In addition to IL-6, we found elevated IL-2 in cases prior to delirium onset (PREOP, PACU), during delirium (POD2) and after delirium (POD1M). IL-2 has been rarely examined in prior studies of delirium. One small study in cardiac surgery patients observed no association (6). However, a role for IL-2 in delirium pathophysiology has biological plausibility. IL-2 regulates growth and differentiation of T cells and affects development of the immune system, and induces blood–brain barrier dysfunction with altered cerebrovascular permeability in animal models (23). Moreover, we found that PREOP and PACU levels of IL-2 were correlated with POD2 levels of IL-6 (Spearman r = 0.22, p = .05 and r = 0.23, p = .04 [respectively]), suggesting a role of IL-2 in the subsequent IL-6 response. Since these were the only significant correlations observed between the 12 cytokines examined at each individual timepoint, we did not further evaluate the joint effects of the cytokines via principal component analysis.

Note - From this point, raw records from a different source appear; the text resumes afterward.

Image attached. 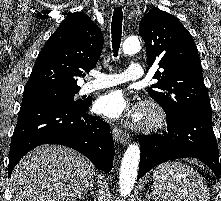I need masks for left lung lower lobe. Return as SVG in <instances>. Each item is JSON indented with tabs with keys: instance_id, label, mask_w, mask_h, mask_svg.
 <instances>
[{
	"instance_id": "1",
	"label": "left lung lower lobe",
	"mask_w": 221,
	"mask_h": 201,
	"mask_svg": "<svg viewBox=\"0 0 221 201\" xmlns=\"http://www.w3.org/2000/svg\"><path fill=\"white\" fill-rule=\"evenodd\" d=\"M167 134L143 135L138 179L165 161L194 157L209 166L219 179L221 164L212 116L208 111H193L177 120L167 119ZM221 162V160H220Z\"/></svg>"
}]
</instances>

We also observed possible associations of TNF-α, VEGF, and IL-12 with delirium. Contrary to our findings, previous studies have found no relationship between TNF-α and delirium (6,7,12). To our knowledge, no prior work has reported on the association between VEGF and delirium, but there is evidence that VEGF is involved in alterations in more general cognitive impairment (24). Interestingly, in contrast to the higher levels of IL-6, IL-2, TNF-α, and VEGF observed in cases compared to controls, consistently lower median levels of IL-12 were found in cases relative to controls. Although no relationship between IL-12 and delirium was previously observed (7), IL-12 levels have been associated with executive/processing speed (25).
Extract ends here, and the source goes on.